While the risk-assessment firm has labeled India as “high” rather than “extreme” risk overall, it notes that the frequency and severity of the country’s violations fall under the “extreme” heading, with apparel a particular hotspot. India may have signed the relevant international treaties, Verisk Maplecroft said, but its enforcement capabilities lack the necessary resources and coverage. South Asia’s largest economy also falls short of the minimum age threshold set by the ILO, which is 15.

The U.S. Department of Labor’s (DOL) Bureau of International Labor Affairs also credited India with making only “moderate” improvement in its 2021 Findings on the Worst Forms of Child Labor report. Though the government made “meaningful efforts” in all relevant areas during the reporting period, it did not publicly release information on its labor or criminal law enforcement efforts.

Children in India, it said, are subjected to the “worst forms” of child labor, including commercial sexual exploitation, sometimes through human trafficking. They also perform “dangerous tasks” in garment production, stone quarrying and brickmaking.

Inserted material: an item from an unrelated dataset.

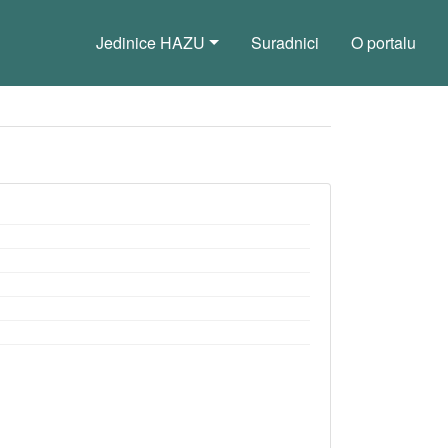
Jedinice HAZU
Suradnici
O portalu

“Hazardous work prohibitions do not include all occupations in which children work for long periods in unsafe and unhealthy environments, and penalties for employing children are insufficient to deter violations,” the report said. “There are also serious concerns about widespread corruption among police and other government officials related to the enforcement of child labor crimes, actively impeding the investigation and prosecution of such offenses, and mistreating victims.”

Garments produced in India also made it to the DOL’s 2022 list of goods produced by child and forced labor.

India’s textile and apparel industry employs more than 45 million people in farming and manufacturing. Its exports, roughly 22 percent of the sector, have fallen steadily over the past few months because of inflationary pressures and collapsing purchasing power. In November, they fell by a combined 15.6 percent over the previous year to $2.6 billion, according to Ministry of Commerce data. From April to November, textile and apparel exports clocked a year-over-year decline of 11 percent to reach $23 billion.